The US-led military coalition, which is purportedly fighting the Daesh Takfiri terrorist group in Syria, has used white phosphorus munitions in a bombing raid against an area in Syria’s eastern province of Dayr al-Zawr, local media say.
Syria’s official news agency SANA, citing local sources, reported on Saturday that US-led military aircraft conducted a bombing attack with white phosphorus munitions on the farmlands of the town of Baghouz in the volatile province.
The US-led coalition and the so-called Syrian Democratic Forces (SDF), which is supported by Washington, claim that they are fighting against the Daesh militants in the Arab country and that Baghouz, which is the last pocket of territory controlled by remnants of the terror group, is constantly under their fire and expected to be liberated soon.
The flashpoint town is located in the eastern Euphrates River region.
The US-led coalition has been conducting airstrikes against what are said to be Daesh targets inside Syria since September 2014 without any authorization from the Damascus government or a UN mandate. Washington has long been providing the SDF -- a predominantly Kurdish alliance of militants -- with arms and militants, calling them a key partner in the purported fight against Daesh.
The so-called US coalition has in several occasions used internationally banned white phosphorous against various positions in the Arab country, particularly in Dayr al-Zawr province, drawing condemnations from Damascus.
On November 5 last year the US-led warplanes used white phosphorus bombs against Hajin, located some 110 kilometers east of the provincial capital city of Dayr al-Zawr, Sana reported.
On October 13, SANA also reported that the US-led coalition had dropped internationally-banned white phosphorus bombs on Hajin. On September 8, two F-15 warplanes of the US Air Force targeted the same Syrian town with white phosphorous bombs.
In June 2017, Human Rights Watch (HRW) warned that the US-led coalition was deploying white phosphorous bombs in both Iraq and Syria.
On Friday, the Organization for the Prohibition of Chemical Weapons (OPCW) said in a report that chlorine was likely used in a suspected gas attack in Syria's Douma in April 2018.
The use of chlorine by foreign-backed terrorists is a long-known fact, while nerve agents are usually attributed to the Syrian government which surrendered its entire chemical stockpile in 2013.
The chemical weapons watchdog, however, did not assign blame for the incident on a Douma suburb last year.
The Douma attack occurred at a time when the Syrian army was about to win the battle against the foreign-backed militants there. Witnesses said at least 43 people were killed in the incident.

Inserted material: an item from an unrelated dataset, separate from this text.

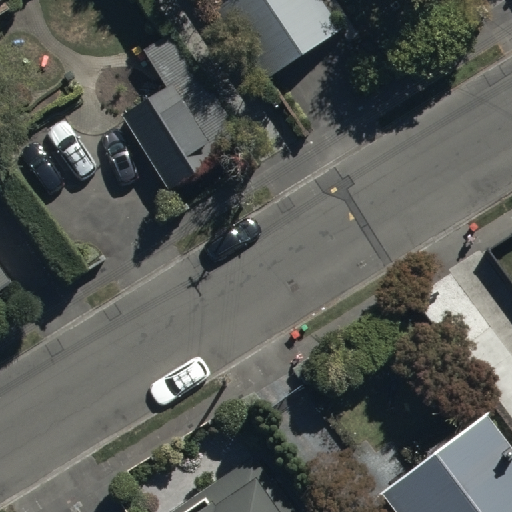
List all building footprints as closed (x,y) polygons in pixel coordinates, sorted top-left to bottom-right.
[(342,31),(321,0),(233,0),(219,10),(268,81),(342,31)] [(245,148),(175,35),(147,52),(169,87),(125,115),(173,193),(245,148)] [(0,307),(21,293),(0,262),(0,307)] [(511,511),(511,435),(483,396),(376,477),(403,511),(511,511)] [(296,511),(254,448),(158,511),(296,511)]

However, Western states were quick to blame Damascus for the attack, which the Syrian government strongly rejected.
One week after the suspected gas attack, the US, Britain and France launched a coordinated missile strike against sites and research facilities near Damascus and Homs.
Syria and its allies, including Russia and Iran, saw the attack as a bid to prop up terrorists, faulting the invaders for ignoring Syria's repeated requests for an international probe into the incident.
Since March 2011, the Arab country has been gripped by a militancy that has largely wound down.